▶ DESCRIPTION OF THE TASK: Rewrite the lines from the first one through the line containing "Droidcon 2016 workshop", with "Source code" changed to "Page source" and nothing else altered.

*** Begin section ***

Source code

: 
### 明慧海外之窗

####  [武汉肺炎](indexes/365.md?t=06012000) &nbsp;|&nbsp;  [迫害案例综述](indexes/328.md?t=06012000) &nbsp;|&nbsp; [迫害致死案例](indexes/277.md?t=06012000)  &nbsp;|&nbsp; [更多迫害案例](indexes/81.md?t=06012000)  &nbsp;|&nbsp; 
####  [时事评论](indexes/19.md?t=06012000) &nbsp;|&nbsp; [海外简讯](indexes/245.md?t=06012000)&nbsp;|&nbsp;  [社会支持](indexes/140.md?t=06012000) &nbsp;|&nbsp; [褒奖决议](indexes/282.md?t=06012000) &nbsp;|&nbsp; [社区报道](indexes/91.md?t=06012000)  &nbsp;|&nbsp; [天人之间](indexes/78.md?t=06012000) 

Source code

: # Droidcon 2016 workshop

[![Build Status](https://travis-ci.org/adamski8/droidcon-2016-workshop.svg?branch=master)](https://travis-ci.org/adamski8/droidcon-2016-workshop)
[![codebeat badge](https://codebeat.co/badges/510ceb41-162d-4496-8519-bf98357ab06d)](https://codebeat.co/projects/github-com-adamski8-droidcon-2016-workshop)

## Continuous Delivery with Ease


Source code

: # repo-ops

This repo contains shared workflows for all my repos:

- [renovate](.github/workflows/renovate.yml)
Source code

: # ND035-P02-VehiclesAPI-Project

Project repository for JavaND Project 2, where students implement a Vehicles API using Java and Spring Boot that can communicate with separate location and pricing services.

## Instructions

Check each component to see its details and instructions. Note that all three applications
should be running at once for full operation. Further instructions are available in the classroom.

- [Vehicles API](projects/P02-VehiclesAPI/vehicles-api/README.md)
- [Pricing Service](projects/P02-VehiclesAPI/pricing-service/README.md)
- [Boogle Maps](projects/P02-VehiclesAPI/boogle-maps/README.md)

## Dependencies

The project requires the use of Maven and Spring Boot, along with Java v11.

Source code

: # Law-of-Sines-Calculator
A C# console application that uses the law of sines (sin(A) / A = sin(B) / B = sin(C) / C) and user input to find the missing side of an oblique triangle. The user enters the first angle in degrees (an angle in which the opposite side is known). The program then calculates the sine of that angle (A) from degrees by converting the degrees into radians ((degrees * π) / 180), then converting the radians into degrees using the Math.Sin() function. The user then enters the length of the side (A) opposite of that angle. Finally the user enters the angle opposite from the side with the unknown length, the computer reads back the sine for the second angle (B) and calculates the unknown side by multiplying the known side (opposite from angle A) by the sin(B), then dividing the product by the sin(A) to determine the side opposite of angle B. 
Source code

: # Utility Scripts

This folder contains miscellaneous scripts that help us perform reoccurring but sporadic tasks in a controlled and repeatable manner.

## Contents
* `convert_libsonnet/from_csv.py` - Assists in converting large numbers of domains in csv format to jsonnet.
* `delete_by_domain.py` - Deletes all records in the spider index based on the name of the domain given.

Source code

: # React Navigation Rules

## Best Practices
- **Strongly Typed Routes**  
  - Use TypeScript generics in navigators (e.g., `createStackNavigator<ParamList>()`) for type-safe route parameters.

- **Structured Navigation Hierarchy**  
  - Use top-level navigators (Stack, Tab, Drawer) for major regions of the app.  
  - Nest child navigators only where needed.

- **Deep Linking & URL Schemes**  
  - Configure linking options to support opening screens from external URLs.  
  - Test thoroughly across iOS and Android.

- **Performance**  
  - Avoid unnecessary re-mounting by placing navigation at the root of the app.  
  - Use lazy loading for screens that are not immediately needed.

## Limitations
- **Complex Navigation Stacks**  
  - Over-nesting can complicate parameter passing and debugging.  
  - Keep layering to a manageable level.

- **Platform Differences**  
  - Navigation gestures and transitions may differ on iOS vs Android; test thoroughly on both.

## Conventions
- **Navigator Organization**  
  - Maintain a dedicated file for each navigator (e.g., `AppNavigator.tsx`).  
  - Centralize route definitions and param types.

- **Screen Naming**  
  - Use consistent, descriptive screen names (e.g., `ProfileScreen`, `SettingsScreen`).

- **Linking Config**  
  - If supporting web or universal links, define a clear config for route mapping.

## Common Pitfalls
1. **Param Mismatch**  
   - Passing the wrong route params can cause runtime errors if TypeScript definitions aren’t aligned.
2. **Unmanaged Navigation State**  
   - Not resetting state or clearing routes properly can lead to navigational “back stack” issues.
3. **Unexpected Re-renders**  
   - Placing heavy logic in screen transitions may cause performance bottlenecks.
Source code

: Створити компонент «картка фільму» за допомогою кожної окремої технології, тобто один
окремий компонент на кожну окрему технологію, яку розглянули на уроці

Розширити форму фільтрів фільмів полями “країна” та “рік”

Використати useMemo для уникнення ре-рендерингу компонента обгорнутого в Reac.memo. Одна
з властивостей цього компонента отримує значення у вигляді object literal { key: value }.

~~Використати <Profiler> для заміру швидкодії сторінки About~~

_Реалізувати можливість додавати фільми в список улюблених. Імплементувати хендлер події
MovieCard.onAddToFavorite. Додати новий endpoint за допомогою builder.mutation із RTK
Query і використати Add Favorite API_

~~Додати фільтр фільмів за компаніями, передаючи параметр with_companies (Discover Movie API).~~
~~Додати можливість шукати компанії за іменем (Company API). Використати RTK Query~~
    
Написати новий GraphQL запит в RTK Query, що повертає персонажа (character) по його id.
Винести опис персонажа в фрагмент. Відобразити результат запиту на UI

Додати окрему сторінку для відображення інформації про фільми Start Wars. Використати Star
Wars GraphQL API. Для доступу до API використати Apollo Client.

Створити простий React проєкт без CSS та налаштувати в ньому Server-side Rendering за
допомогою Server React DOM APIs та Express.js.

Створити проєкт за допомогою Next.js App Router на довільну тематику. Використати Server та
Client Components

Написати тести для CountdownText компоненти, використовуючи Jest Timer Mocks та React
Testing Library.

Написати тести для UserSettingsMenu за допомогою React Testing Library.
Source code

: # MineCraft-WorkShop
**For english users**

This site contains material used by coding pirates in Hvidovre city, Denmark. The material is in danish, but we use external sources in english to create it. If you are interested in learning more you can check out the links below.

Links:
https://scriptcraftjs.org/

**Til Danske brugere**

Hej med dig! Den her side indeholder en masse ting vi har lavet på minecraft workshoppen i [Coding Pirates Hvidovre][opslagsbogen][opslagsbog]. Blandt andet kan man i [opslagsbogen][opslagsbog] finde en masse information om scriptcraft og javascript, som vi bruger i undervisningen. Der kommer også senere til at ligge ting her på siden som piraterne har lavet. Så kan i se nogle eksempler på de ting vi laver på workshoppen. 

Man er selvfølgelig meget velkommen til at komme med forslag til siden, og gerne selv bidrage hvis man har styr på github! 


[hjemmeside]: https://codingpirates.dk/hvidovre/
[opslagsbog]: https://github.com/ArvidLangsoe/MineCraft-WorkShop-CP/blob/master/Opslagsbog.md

*** End section ***

▶ COMPLETED EXERCISE:
Page source

: 
### 明慧海外之窗

####  [武汉肺炎](indexes/365.md?t=06012000) &nbsp;|&nbsp;  [迫害案例综述](indexes/328.md?t=06012000) &nbsp;|&nbsp; [迫害致死案例](indexes/277.md?t=06012000)  &nbsp;|&nbsp; [更多迫害案例](indexes/81.md?t=06012000)  &nbsp;|&nbsp; 
####  [时事评论](indexes/19.md?t=06012000) &nbsp;|&nbsp; [海外简讯](indexes/245.md?t=06012000)&nbsp;|&nbsp;  [社会支持](indexes/140.md?t=06012000) &nbsp;|&nbsp; [褒奖决议](indexes/282.md?t=06012000) &nbsp;|&nbsp; [社区报道](indexes/91.md?t=06012000)  &nbsp;|&nbsp; [天人之间](indexes/78.md?t=06012000) 

Page source

: # Droidcon 2016 workshop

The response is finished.